====== THE DATA

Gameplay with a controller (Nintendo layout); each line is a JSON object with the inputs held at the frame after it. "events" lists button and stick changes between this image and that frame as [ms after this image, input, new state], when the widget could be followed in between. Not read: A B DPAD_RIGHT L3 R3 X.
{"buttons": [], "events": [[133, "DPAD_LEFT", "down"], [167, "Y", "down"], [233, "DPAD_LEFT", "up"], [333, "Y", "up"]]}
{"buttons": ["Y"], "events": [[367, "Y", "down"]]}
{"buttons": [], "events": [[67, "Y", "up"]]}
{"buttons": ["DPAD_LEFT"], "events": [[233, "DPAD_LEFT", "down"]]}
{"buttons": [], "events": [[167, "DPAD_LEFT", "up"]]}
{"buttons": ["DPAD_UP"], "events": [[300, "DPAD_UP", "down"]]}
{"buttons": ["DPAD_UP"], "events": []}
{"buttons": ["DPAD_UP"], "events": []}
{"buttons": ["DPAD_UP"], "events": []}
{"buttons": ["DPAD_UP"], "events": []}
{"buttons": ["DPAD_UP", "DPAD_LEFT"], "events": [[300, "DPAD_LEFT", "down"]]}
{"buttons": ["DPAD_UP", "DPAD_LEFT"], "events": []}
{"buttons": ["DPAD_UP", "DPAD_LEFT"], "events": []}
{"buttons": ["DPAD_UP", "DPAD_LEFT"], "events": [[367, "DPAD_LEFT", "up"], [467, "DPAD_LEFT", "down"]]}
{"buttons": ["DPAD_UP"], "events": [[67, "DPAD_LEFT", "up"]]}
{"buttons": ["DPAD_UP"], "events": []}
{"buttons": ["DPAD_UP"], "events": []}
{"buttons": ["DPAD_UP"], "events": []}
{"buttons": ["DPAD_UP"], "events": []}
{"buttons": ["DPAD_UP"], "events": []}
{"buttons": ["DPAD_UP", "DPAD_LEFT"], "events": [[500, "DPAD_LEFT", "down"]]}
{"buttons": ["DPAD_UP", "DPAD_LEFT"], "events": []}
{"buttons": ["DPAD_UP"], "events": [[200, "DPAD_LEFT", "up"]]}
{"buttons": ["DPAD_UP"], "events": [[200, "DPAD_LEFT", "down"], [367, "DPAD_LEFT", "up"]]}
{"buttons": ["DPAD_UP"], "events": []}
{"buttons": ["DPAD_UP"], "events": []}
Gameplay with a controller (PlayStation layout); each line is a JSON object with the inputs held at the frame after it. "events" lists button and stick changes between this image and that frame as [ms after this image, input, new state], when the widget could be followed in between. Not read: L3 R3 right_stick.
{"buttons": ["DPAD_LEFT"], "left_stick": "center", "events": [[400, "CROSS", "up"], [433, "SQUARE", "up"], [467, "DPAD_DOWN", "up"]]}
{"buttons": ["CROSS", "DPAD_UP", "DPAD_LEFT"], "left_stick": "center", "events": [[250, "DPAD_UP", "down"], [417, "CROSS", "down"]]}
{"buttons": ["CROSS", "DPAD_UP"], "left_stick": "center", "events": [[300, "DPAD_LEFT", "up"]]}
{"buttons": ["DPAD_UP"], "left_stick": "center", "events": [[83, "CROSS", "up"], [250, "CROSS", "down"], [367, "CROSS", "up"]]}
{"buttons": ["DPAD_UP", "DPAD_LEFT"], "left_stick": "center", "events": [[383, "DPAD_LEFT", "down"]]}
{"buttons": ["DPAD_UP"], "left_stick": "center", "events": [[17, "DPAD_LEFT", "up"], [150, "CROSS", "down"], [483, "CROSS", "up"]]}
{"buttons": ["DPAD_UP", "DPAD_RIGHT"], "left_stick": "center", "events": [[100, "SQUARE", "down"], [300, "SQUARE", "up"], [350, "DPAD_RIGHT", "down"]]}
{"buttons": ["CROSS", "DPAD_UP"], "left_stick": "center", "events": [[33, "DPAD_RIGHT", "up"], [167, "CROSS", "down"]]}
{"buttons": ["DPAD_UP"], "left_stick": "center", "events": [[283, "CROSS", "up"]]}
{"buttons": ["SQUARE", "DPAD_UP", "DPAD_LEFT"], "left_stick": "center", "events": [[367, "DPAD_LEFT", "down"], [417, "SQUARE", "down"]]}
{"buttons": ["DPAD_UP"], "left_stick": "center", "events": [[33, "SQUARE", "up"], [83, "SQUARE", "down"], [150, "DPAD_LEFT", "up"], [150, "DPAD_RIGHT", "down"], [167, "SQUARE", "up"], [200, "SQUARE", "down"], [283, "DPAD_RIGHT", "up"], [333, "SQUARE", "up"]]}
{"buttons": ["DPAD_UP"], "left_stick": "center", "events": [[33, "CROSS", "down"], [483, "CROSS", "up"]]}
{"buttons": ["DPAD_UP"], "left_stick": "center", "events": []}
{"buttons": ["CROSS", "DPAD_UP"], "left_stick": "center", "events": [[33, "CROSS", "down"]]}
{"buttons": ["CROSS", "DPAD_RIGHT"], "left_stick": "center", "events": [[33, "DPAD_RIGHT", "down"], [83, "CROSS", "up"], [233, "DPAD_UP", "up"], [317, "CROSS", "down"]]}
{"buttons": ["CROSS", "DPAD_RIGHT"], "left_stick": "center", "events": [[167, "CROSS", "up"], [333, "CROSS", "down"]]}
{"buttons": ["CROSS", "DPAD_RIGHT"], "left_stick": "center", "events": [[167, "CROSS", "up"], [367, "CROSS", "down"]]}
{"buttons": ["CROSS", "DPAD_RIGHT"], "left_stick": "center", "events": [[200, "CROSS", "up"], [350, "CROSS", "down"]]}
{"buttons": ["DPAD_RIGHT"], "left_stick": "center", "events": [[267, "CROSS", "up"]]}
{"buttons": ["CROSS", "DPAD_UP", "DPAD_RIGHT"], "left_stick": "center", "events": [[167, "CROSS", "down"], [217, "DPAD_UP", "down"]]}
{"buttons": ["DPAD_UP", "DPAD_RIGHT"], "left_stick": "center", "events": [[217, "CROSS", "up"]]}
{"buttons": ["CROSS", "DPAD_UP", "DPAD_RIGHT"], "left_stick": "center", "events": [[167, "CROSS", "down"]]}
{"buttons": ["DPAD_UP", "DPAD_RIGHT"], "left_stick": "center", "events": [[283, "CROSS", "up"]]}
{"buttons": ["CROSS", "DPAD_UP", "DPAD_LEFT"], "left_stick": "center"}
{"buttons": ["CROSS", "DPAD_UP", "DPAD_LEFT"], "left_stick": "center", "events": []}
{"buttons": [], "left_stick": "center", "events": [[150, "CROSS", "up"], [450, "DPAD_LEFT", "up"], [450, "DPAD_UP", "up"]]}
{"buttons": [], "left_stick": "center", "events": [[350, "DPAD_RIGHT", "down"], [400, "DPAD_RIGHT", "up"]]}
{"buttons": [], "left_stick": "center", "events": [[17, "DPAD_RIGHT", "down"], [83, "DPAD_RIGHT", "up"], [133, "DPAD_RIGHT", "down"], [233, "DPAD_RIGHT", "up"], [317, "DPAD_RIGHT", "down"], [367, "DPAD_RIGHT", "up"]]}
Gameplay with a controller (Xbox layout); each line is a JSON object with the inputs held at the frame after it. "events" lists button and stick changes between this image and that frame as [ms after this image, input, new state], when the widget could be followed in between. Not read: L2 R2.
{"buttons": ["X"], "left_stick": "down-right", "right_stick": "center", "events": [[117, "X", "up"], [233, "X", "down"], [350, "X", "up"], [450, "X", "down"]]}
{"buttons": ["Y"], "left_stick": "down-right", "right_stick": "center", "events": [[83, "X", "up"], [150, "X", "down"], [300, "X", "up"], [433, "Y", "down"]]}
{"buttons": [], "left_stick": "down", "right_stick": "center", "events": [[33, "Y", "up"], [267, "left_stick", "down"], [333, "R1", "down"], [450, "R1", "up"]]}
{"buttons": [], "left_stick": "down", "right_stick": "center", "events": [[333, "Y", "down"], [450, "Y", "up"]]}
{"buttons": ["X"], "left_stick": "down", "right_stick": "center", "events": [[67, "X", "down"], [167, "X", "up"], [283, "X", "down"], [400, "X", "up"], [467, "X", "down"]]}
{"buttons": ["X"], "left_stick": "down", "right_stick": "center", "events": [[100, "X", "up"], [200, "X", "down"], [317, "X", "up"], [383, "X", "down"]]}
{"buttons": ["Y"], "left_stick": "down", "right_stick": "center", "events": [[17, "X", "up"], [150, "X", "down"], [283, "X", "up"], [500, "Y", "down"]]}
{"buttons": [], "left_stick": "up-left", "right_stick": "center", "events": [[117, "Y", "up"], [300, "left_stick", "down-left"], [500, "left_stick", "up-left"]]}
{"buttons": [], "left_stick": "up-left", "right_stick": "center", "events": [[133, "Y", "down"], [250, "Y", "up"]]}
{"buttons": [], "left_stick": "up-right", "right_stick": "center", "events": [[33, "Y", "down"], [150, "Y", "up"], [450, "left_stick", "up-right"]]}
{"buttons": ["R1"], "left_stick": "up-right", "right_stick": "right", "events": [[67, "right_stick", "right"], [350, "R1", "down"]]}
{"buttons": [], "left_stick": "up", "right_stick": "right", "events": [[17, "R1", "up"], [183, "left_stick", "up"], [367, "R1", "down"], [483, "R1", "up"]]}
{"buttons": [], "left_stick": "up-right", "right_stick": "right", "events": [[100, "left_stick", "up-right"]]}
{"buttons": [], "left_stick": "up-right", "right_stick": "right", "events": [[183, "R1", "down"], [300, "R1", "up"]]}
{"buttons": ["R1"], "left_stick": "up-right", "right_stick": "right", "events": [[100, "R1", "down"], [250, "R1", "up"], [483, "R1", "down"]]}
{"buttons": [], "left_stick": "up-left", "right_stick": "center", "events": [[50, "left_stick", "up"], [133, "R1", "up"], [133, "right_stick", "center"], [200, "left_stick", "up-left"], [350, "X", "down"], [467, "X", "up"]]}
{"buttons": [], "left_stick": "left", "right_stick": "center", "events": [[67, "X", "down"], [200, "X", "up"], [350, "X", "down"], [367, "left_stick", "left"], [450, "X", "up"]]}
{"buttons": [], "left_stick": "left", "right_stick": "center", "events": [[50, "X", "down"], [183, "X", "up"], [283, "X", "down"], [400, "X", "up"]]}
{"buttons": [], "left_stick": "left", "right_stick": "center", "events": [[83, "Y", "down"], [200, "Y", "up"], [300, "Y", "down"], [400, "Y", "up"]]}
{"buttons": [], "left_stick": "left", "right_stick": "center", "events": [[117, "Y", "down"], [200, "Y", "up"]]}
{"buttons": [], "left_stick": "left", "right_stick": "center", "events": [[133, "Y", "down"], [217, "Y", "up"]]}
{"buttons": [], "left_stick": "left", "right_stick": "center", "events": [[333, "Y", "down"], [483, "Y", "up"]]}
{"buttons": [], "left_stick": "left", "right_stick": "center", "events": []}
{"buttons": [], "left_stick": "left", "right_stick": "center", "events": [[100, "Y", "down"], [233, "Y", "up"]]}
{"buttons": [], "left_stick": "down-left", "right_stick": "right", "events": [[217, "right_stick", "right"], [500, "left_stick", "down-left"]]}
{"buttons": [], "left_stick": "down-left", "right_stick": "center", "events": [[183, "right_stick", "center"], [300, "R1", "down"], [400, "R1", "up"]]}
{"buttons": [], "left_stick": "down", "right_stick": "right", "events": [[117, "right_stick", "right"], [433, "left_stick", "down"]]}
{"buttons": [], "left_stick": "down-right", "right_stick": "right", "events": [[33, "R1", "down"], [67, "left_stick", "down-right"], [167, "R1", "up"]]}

============

## DIRECTIONS FOR THIS TASK
From the entries above, list each line with "SQUARE" in it.

## TASK OUTPUT
{"buttons": ["DPAD_LEFT"], "left_stick": "center", "events": [[400, "CROSS", "up"], [433, "SQUARE", "up"], [467, "DPAD_DOWN", "up"]]}
{"buttons": ["DPAD_UP", "DPAD_RIGHT"], "left_stick": "center", "events": [[100, "SQUARE", "down"], [300, "SQUARE", "up"], [350, "DPAD_RIGHT", "down"]]}
{"buttons": ["SQUARE", "DPAD_UP", "DPAD_LEFT"], "left_stick": "center", "events": [[367, "DPAD_LEFT", "down"], [417, "SQUARE", "down"]]}
{"buttons": ["DPAD_UP"], "left_stick": "center", "events": [[33, "SQUARE", "up"], [83, "SQUARE", "down"], [150, "DPAD_LEFT", "up"], [150, "DPAD_RIGHT", "down"], [167, "SQUARE", "up"], [200, "SQUARE", "down"], [283, "DPAD_RIGHT", "up"], [333, "SQUARE", "up"]]}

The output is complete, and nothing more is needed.